Foto Carolina Gheri – Styling Rerum studio
Ma cosa rivestiamo di bianco e di blu? Il segreto è capire come queste due tonalità prendono corpo attraverso la materia senza risultare banali. È questo che fa l’interior decor: utilizza il contrasto cromatico per esplorare superfici diverse, trasformando le stanze in un’esperienza tattile prima ancora che visiva.

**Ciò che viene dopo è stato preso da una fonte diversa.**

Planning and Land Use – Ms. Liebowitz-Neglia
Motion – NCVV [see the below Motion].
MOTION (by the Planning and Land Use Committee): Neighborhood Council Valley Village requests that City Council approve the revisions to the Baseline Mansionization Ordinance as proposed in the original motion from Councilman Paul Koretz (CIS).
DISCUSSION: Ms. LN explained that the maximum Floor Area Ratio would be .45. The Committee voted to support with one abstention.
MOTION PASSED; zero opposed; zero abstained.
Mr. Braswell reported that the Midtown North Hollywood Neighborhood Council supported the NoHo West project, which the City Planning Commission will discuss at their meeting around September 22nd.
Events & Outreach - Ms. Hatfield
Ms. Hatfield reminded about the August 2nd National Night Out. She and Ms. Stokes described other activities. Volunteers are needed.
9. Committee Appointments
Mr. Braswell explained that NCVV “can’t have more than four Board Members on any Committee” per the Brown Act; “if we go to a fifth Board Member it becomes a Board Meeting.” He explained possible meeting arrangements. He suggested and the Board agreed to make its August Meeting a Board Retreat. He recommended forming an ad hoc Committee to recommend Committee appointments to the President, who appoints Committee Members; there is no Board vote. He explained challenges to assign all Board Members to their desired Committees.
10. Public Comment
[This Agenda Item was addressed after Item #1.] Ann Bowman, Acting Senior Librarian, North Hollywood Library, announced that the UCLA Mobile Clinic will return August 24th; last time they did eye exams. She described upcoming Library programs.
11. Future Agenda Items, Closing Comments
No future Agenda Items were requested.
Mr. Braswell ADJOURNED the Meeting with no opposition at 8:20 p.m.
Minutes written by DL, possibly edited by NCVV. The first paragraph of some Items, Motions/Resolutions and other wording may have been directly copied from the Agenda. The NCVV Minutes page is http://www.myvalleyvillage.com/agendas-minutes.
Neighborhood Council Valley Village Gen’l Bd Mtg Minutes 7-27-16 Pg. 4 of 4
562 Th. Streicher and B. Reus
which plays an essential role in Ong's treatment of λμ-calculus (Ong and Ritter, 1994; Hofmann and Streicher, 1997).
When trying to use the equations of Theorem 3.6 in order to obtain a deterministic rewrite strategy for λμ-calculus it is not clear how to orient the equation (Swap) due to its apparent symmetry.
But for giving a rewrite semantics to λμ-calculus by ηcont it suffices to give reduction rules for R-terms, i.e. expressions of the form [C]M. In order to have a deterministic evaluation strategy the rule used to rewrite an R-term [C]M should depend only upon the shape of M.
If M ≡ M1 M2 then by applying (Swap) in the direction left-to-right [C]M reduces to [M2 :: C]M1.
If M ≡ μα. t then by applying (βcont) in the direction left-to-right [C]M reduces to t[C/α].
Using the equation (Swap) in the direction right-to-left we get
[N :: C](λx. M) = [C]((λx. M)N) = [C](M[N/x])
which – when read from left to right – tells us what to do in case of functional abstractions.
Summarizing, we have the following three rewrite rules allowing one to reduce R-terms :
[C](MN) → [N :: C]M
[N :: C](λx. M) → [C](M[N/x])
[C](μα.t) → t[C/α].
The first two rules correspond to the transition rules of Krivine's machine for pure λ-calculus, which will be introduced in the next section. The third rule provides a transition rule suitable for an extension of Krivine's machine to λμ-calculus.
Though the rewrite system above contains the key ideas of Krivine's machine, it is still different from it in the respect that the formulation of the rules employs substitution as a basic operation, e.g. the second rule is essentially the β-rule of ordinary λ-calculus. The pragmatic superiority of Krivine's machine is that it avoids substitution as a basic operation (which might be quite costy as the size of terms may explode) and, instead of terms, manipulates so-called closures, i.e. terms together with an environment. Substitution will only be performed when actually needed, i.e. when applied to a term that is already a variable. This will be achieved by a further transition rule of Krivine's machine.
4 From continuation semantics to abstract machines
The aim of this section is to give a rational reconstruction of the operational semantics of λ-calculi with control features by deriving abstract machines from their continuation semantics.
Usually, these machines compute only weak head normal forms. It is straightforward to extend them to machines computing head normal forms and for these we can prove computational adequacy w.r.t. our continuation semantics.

Tutto può iniziare dalle pareti, dove la classica vernice cede il passo a finiture più vive ed evolute: i calcinati opachi, i limoges e i marmorini, permettono al bianco di catturare la luce del sole senza rifletterla in modo piatto, restituendo una vibrazione polverosa che ricorda le architetture spontanee del Mediterraneo. Su questi sfondi neutri e materici, il blu interviene non solo come accento ma con la forza di blocchi di colore o tramite micro-architetture interne.

Foto Meero – www.meero.fr
E poi c’è la resina bianca, utilizzata sui pavimenti o per rivestire volumi continui, come isole in cucina e strutture letto integrate, oppure la resina blu, priva di fughe, opaca o glossy. Questa semplicità trova il suo contrappunto nel ritorno della ceramica e delle piastrelle, non solo decori e pattern geometrici, lo sguardo contemporaneo si posa su zellige fatte a mano, dove ogni singolo pezzo blu cobalto o oltremare differisce dall’altro per pigmento e spessore, creando pareti personalizzate. meglio ancora se si punta su piccolissimi formati di piastrelle lucide posate con fughe a contrasto netto, capaci di trasformare un bagno o una cucina in un’opera di grafica.

Foto Barbara Corsico
Il blu si appropria anche di materiali inaspettati: un top in marmo Azul Bahia, elementi in vetro soffiato che catturano i raggi del sole, o dettagli in metallo laccato che profilano le vetrate.
Anche attraverso i tessuti il dialogo si fa più ricercato con un cortocircuito tra la morbidezza delle fibre naturali. I lini grezzi e i cotoni lavati, declinati nelle sfumature del gesso e del latte, vestono le grandi sedute, regalando quell’idea di lentezza tanto ricercata.